The translation here is by Sasadhar Sinha (1902–1972).Footnote 43 Sasadhar went to school in Rabindranath Tagore's Santiniketan. The Bengali novelist, Congressman, and writer of nonfiction Pramathanath Bisi (1901–1985) recalled Sasadhar's boyish, if bullying, ways in his book Rabindranath o Santiniketan (Rabindranath and Santiniketan) when Pramathanath himself was a young pupil of Rabindranath.Footnote 44 Sasadhar traveled to England in 1925 and completed his doctoral work in 1932 at the London School of Economics. He returned to India in 1933 to join the freedom movement. On being released from prison, he had to leave India. With the help of his Russian wife, he opened a bookshop called Bibliophile at Great Ormond Street in London (shifted in February 1936 to Little Russell Street). He stayed on till the end of the Second World War. After independence, Sasadhar served as director of government publications in the newly freed country and later joined the economics faculty at the University of London. He died in India in 1972.

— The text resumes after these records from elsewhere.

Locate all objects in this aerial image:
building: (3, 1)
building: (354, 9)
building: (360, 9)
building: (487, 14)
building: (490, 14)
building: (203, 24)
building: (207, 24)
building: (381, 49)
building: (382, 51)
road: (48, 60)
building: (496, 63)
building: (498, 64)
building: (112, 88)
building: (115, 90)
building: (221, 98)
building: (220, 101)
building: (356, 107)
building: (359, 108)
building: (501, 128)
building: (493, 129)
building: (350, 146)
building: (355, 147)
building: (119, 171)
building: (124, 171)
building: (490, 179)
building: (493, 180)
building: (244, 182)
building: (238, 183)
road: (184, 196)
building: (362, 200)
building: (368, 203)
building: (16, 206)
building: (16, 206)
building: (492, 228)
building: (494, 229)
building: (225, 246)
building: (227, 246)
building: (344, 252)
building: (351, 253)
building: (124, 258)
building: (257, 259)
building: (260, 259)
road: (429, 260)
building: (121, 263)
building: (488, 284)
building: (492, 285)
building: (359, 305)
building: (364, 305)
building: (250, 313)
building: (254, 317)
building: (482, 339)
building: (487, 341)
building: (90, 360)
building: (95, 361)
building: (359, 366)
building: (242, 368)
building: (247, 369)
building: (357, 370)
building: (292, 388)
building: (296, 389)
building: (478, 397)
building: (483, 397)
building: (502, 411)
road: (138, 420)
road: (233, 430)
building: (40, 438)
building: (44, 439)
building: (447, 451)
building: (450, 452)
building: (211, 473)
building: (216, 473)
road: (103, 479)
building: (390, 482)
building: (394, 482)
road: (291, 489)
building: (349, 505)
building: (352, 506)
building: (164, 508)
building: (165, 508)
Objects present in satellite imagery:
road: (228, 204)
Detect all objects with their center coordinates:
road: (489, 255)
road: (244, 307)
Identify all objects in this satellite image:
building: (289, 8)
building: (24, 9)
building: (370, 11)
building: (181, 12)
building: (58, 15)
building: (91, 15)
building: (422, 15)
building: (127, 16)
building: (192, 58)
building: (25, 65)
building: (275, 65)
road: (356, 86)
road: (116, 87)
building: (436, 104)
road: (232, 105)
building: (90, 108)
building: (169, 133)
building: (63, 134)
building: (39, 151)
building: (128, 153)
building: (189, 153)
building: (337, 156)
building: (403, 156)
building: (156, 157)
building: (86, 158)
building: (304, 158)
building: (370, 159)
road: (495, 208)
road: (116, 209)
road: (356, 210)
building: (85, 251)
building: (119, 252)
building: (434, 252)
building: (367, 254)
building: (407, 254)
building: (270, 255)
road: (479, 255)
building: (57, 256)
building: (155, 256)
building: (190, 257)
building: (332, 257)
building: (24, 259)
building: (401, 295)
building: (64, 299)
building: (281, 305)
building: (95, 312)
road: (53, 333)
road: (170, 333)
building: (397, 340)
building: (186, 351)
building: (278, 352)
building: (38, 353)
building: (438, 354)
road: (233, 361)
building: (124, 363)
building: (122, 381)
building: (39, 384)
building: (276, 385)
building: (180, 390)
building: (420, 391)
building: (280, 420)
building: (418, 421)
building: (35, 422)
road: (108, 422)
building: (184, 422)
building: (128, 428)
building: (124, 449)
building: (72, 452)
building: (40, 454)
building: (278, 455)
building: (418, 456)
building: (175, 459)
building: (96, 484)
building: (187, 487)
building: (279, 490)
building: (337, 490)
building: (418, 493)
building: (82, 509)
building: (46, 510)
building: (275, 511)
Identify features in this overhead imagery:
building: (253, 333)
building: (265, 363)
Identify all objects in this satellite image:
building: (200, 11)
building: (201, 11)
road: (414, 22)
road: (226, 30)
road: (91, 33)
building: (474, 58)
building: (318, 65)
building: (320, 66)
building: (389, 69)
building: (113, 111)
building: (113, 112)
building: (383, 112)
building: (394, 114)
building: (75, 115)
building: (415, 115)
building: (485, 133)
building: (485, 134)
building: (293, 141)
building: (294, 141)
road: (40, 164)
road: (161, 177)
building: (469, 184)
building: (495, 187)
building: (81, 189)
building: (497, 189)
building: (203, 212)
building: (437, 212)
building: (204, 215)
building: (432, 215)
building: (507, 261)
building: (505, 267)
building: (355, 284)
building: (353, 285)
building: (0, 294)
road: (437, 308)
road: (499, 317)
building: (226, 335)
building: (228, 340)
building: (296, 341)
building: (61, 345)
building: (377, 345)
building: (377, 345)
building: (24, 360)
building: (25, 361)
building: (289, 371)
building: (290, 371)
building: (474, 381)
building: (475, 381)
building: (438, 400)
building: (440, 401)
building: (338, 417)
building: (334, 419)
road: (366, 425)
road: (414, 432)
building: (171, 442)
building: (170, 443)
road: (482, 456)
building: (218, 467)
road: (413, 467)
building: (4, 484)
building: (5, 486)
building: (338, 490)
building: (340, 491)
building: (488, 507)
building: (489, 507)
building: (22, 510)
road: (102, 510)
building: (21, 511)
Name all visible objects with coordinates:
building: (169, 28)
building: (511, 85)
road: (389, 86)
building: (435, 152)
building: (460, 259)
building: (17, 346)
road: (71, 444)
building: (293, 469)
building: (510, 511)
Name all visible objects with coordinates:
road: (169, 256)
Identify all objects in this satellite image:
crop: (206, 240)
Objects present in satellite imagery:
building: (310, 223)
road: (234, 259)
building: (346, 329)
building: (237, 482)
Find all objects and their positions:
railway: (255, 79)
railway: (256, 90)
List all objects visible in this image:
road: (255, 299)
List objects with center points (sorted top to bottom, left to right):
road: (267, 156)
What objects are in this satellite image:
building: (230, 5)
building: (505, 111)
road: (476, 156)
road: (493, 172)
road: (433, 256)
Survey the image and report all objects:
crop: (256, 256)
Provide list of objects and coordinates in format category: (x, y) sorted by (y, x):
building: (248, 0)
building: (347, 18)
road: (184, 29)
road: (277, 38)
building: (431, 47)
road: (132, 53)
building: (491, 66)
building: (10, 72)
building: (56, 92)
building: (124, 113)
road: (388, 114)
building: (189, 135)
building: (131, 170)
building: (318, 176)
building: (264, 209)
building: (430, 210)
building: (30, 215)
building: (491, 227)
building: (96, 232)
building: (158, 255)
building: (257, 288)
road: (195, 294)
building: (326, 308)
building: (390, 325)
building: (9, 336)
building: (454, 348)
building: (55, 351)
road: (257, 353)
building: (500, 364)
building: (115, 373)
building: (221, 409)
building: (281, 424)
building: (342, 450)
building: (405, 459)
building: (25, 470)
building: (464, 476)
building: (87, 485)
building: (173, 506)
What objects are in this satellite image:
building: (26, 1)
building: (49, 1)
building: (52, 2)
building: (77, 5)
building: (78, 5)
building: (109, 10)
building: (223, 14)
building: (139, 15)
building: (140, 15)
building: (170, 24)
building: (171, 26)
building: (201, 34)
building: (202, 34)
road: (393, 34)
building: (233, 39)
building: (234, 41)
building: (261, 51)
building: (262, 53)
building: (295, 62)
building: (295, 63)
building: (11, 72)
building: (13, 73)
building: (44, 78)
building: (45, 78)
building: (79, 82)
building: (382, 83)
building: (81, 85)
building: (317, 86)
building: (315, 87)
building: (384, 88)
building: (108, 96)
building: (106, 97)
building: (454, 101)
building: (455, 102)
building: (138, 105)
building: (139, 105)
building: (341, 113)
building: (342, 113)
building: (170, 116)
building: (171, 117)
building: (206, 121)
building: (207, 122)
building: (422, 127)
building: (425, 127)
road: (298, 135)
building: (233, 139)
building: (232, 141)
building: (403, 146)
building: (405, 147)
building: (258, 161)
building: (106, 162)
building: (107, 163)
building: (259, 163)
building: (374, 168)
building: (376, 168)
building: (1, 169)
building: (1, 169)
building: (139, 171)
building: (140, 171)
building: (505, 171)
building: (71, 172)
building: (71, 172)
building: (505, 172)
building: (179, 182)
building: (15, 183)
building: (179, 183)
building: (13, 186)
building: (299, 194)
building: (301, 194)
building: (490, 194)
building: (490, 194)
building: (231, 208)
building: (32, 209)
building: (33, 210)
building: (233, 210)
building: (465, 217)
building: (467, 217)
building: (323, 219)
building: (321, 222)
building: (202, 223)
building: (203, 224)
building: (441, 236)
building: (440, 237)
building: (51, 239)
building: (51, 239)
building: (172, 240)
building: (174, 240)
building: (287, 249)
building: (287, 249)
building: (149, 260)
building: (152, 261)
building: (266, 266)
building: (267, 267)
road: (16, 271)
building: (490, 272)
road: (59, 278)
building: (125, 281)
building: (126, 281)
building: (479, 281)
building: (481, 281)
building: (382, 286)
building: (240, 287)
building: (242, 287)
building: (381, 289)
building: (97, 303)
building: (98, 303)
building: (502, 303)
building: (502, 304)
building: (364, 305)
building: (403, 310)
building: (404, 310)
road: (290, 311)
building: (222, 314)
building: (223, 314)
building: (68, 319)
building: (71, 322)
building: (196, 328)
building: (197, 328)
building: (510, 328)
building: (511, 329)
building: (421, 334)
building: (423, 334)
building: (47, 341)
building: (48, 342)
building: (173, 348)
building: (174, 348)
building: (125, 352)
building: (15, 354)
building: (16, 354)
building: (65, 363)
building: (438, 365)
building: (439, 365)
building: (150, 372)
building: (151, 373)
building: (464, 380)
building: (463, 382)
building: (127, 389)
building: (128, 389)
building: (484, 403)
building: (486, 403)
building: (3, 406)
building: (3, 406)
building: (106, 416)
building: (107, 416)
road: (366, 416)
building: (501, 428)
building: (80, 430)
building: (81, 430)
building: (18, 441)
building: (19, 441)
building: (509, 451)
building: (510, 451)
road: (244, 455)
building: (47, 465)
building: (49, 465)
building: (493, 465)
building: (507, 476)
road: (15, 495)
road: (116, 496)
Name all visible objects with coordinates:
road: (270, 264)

Even in the 1930s, Scotland Yard was keeping tabs on Sasadhar and his Indian friends. A 1935 Scotland Yard note comments on the “revolutionary” books he was reading at the British Museum, having switched his attention from “books on pure philosophy.” Scotland Yard profiled Sasadhar's customers at the London bookshop and tracked his association with the Indian Progressive Writers’ Association, whose secretary, Pramode Ranjan Sengupta, was an employee in the London bookshop.Footnote 45
All this might appear irrelevant gossip, but the gossip may have a plausible basis. Ghafur returns the heated answer to the zamindar's messenger alluding to the evenhanded justice promised by Victoria, Sasadhar's translation skips any mention of the queen or her reign. This is how Sasadhar translates the reply:
“We are nobody's slave,” he replied, returning similar compliments. “We pay rent to live here. I will not go.”Footnote 46
Was Sasadhar making a translation decision irrespective of any response to the irony, which so amused Secretary Clinton and Ambassador Powell at the Victoria Memorial Hall, of the subject's dream of equity and justice promised by Queen Victoria? Although arguably a possibility, a translator's slip or an aesthetic decision seems unlikely. Sasadhar was a major translator of Saratchandra's shorter fiction. In 1926 Saratchandra published the novella Harilakshmi, which Sashadhar could not have been unaware of. The plot is centered on a poor but dignified homemaker with a rudimentary education. She loses all her possessions in seeking legal redress against her rapacious brother-in-law. She ends up being a subject in her own home, a servant to her deceased husband's brother. The woman is punished for daring to say that India is not governed by her brother-in-law but by the British (“ingraj” or English is the adjective she uses), and that the recourse to justice is open to its Indian subjects.Footnote 47 The remark harks back, however obliquely, to the promises of the queen's Proclamation of 1858 and of her message to the 1877 Durbar. Whenever he may have made the translation, Sasadhar, the radical suspect in the queen's homeland, must surely have had compelling reasons for suppressing in his translation of “Mahesh” the allusion to the same set of promises. Sasadhar's translation was published in 1970, a couple of years before his death. Sasadhar may have sidestepped the allusion for political reasons that are hard to guess today. It is also possible that he felt the queen's proclamations had lost all relevance in the independent India that he served as director of government publications. Not all motives and decisions are worth considering, but the idea lost in translation most certainly is.